According to Professor Sheremet, the study of unique physical-chemical properties of graphene oxide is still relevant despite many studies in the area. Graphene oxide has a graphene structure with attached oxygen-containing functional groups. The number of these groups strongly influences the properties of the material.

"The fewer oxygen groups remain on the surface of graphene oxide, the higher its reduction. This criterion influences whether the material will be hydrophilic and a dielectric due to polar groups, or it will be more similar to graphene, i.e. hydrophobic and a conductor," says TPU professor.
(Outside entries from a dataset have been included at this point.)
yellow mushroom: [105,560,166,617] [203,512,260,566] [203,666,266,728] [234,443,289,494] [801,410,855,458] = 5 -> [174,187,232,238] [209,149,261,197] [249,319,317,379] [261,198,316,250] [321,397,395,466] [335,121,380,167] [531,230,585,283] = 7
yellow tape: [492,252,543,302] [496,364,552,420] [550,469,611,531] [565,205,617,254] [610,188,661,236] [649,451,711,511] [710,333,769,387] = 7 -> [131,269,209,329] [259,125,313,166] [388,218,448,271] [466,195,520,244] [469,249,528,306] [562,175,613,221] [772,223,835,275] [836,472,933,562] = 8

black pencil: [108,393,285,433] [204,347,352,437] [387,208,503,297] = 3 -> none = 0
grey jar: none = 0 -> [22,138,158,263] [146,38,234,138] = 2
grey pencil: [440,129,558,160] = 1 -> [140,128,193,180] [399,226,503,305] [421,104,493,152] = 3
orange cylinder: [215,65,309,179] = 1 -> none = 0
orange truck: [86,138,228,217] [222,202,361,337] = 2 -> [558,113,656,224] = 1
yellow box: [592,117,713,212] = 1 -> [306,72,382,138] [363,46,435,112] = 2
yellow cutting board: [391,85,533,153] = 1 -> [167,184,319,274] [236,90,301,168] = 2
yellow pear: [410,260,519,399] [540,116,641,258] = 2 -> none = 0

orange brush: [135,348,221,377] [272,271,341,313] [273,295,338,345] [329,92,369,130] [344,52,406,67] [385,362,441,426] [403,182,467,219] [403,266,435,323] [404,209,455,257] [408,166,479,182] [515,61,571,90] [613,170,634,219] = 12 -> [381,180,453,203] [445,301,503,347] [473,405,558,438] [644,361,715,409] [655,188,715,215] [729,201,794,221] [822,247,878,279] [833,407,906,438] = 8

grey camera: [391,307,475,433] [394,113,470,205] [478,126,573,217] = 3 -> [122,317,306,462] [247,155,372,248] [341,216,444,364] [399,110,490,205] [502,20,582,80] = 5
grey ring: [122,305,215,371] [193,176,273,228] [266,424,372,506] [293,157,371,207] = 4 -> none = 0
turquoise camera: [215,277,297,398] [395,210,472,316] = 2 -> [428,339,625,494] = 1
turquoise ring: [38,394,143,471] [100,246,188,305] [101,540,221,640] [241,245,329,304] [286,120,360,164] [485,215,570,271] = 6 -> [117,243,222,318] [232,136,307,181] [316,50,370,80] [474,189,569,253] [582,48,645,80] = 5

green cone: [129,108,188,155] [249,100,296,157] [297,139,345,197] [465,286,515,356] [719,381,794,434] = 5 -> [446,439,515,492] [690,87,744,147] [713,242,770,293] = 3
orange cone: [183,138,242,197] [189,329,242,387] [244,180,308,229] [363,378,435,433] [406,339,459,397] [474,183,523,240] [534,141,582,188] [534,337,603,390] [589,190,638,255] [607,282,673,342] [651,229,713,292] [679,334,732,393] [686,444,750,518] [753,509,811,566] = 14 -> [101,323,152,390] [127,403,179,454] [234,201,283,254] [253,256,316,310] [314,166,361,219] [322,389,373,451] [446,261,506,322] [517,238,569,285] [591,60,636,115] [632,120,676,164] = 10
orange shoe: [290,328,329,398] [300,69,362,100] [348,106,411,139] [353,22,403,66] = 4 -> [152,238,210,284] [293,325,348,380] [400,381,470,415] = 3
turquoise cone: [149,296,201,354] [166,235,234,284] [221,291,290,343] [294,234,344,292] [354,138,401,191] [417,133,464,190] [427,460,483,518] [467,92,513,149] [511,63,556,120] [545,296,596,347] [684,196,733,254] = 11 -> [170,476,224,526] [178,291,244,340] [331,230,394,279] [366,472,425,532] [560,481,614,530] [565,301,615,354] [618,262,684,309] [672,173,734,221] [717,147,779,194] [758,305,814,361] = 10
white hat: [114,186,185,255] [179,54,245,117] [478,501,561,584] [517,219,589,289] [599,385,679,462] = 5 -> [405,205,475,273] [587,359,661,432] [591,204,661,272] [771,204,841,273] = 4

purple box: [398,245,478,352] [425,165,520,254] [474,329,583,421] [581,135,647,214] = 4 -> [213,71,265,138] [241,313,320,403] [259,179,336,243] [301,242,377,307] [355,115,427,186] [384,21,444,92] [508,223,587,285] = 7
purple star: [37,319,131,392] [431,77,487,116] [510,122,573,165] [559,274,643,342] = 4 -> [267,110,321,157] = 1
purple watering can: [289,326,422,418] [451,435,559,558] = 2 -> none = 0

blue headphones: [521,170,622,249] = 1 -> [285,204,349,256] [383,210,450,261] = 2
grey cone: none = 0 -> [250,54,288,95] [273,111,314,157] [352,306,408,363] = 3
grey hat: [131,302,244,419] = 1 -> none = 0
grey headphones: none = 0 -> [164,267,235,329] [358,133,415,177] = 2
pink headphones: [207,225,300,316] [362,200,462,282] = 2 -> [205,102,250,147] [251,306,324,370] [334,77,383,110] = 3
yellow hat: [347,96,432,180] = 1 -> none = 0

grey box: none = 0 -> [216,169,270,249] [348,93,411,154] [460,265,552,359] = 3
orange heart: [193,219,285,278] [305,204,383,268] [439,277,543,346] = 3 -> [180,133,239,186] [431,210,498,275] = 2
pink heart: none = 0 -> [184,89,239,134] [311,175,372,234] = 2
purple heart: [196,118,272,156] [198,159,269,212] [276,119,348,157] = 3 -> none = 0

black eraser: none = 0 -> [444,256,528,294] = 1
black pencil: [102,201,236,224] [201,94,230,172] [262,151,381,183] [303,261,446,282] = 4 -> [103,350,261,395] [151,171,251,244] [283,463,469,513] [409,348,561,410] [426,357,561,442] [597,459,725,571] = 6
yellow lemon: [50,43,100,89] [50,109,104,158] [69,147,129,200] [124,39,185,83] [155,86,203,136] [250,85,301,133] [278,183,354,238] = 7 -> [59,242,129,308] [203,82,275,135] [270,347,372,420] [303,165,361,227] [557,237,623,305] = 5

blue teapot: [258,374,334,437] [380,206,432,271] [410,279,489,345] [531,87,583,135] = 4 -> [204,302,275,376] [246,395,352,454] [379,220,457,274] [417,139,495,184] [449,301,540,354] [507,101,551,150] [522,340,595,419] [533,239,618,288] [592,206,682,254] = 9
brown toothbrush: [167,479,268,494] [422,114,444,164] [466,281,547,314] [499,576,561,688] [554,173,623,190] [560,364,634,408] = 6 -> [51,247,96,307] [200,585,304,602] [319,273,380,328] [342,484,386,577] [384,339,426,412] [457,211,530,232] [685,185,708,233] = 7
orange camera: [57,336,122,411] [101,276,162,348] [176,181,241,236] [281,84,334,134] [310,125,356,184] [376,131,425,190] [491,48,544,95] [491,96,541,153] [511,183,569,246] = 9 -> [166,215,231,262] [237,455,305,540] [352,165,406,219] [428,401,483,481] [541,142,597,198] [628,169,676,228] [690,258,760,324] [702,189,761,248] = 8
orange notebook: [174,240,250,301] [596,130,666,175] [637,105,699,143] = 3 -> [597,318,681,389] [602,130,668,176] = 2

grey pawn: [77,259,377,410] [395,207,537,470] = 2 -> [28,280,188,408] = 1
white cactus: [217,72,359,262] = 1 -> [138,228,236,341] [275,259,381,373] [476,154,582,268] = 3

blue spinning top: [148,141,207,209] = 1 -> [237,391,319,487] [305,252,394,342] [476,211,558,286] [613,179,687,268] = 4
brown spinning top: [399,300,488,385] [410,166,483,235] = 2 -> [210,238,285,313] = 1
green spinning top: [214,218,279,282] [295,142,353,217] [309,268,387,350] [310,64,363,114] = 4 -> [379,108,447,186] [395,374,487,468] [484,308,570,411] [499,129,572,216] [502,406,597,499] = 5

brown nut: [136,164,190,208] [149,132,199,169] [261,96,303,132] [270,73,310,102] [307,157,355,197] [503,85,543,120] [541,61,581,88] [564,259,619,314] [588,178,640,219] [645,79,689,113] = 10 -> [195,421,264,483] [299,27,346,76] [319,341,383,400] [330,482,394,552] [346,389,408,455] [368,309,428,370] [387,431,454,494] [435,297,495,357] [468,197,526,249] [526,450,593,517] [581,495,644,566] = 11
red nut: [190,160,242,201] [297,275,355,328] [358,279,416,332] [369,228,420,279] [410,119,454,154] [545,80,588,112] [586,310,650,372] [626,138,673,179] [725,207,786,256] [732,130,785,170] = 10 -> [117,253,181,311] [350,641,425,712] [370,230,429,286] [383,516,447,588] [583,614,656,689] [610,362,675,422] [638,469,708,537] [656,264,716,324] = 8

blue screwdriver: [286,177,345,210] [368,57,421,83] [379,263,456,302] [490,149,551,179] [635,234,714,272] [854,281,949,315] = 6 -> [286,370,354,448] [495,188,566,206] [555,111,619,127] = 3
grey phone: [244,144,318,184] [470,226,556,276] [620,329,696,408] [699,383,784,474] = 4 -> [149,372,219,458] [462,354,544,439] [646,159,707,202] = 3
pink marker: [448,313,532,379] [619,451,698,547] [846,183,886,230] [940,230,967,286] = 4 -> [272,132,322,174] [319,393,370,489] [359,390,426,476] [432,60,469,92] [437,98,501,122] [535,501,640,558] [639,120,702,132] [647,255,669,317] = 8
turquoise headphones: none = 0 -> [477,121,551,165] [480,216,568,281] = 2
There are several ways to evaluate the reduction, for example, X-ray photoelectron spectroscopy (XPS) and infrared spectroscopy. However, these methods work only with large areas of materials, whereas microregions are required to process graphene oxide to be applied in electronics. Therefore, TPU scientists investigate laser-reduced graphene oxide, the size of reduced areas can be less than several micrometers.

‘We were looking for a method that allowed us to obtain at least micron resolution, such as Raman spectroscopy,’ explains Evgeniya Sheremet.

Reduced graphene oxide (rGO) was obtained under different laser powers in the range from 0.1 to 10 mW. Then, the researchers investigated reduced areas by using Raman spectrometer and a joint current sensing atomic force microscopy (CSAFM). Raman spectroscopy is widely used for the study of many properties of carbon materials, especially graphene, including mechanical stress, the number of defects, and the type of alloying. However, existing approaches suitable for graphene do not work for graphene oxide since its lattice has a greater number of defects. The analytical methods lose sensitivity in this case.

‘Usually, first-order peaks are analyzed in carbon materials but for graphene oxide, they do not provide reliable results. Therefore, we analyzed the areas of high frequencies and found a clear pattern. The relative intensity of second-order peaks decreases with increasing the extent of reduction. Notably, there is a strong correlation with the conductivity of the material, i.e. we can use Raman signal to assess the reduction of graphene oxide. This is a more reliable method than the earlier proposed ones,’ emphasizes the professor.

Moreover, using nanospectroscopy approaches, this technique can be used for analyzing nanoscale areas.